The Ephemera Series consists of two (2) boxes of items in various formats. It includes items that Dary collected over the years that fall into the categories of autographs, broadsides, correspondence, financial, printed material, and wire service. Some items of prominence include autographs of Kansas Governor, documents dating from Kansas Territory days, and the wire service account of the coronation of Queen Elizabeth. In addition, there is a collection of William Robert Smith letters that Dary purchased because of its historical interest. Smith (1863-1924) was a lawyer, judge, and U.S. congressman from Texas. He served as judge of the 32nd Judicial District of Texas, 1897-1903. He was elected to the U.S. Congress as a Democrat and served 1903-1917 after which President Woodrow Wilson appointed him the U.S. district judge for the Western District of Texas. The letters span the years 1890-1924.
The Printed Material Series, housed in two (2) boxes, is divided into seven subseries: 1) Early Journalism Career, 2) Career in Education-University of Kansas, 3) Career in Education-University of Oklahoma, 4) Writing Related Material, 5) Personal, and 6) Subject.
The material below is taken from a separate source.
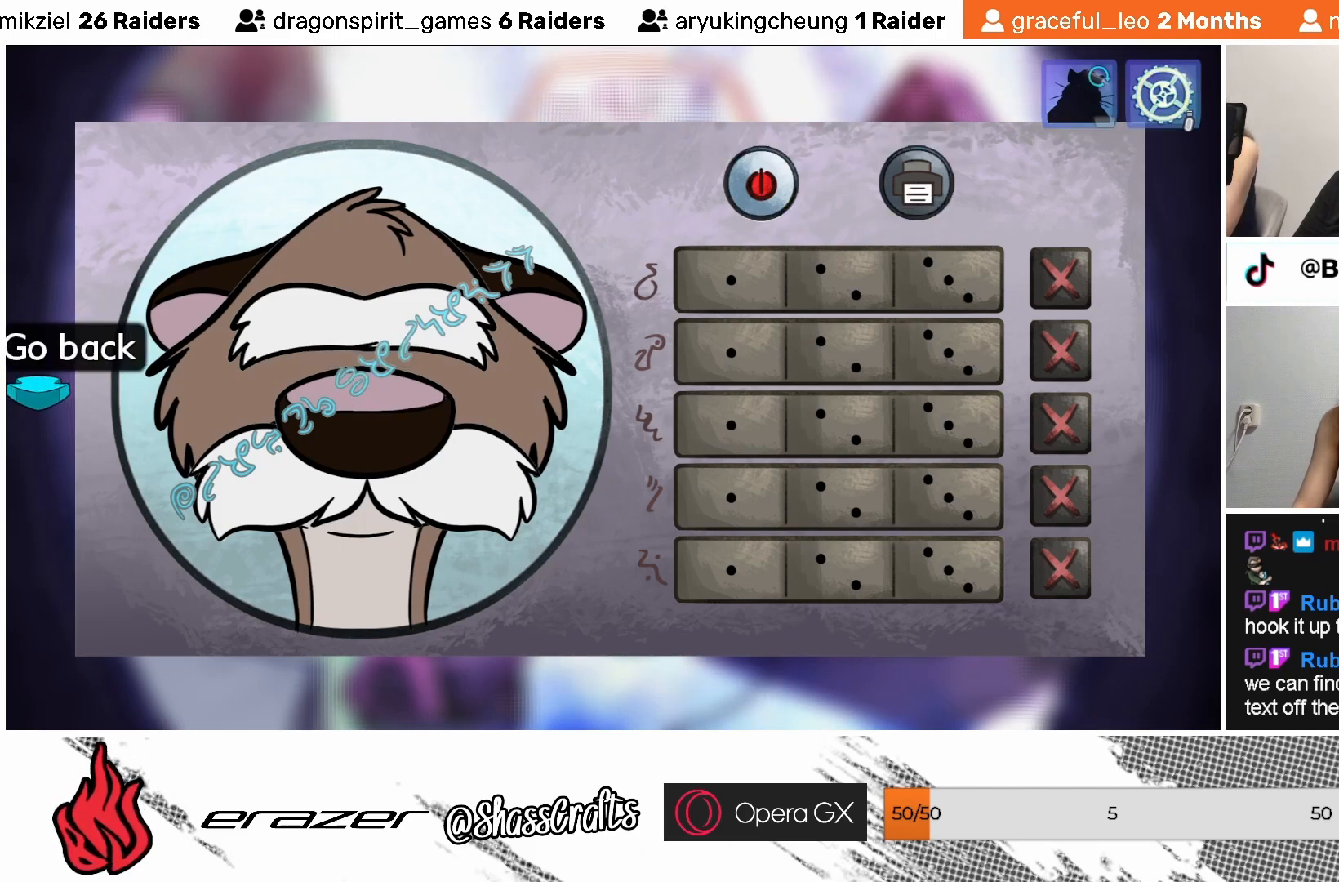
{"buttons": ["DPAD_LEFT"], "left_stick": "center", "events": [[267, "DPAD_LEFT", "down"], [367, "DPAD_LEFT", "up"], [483, "DPAD_LEFT", "down"]]}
They include a variety of formats and contain material associated with Dary’s early journalism career, years at Kansas University and the University of Oklahoma, a variety of items related to writing, personal activities, and subjects. Researchers are encouraged to look at the container list in order to gain a better perspective of the holdings in this series.
The Photograph Series is held in six (6) boxes divided into subseries according to family members. The first subseries on the Carl Engel family includes Manhattan photos of Norman Engel’s store, family homes, and other miscellaneous family views. In the Charles F. Engel section, there are photos of the Engel hardware store and log cabin. The third subseries covers A.W. Long’s family. It includes photos of family homes, the Long Oil Company, and family photos. The Milton Russell Dary photos include family, Poyntz Avenue, and the family home. David Dary’s subseries includes photos from both his career and personal life. His career photos include portraits of news reporters he worked with or knew; Dary’s own portrait, and photos from conferences/meetings/seminars. Photos from his personal life include those of his family and his home. The stereoviews (1880-1906) provide early views of Manhattan and the surrounding area including the family home and garden scenes. The subject series contains photos acquired by Dary and include notables such as Dwight Eisenhower and Harry Truman making “whistle stops” in Manhattan, Kansas [expand the number of examples].
The Audiovisual Series is contained in one (1) box and includes CDs, DVDs, Tapes, and slides.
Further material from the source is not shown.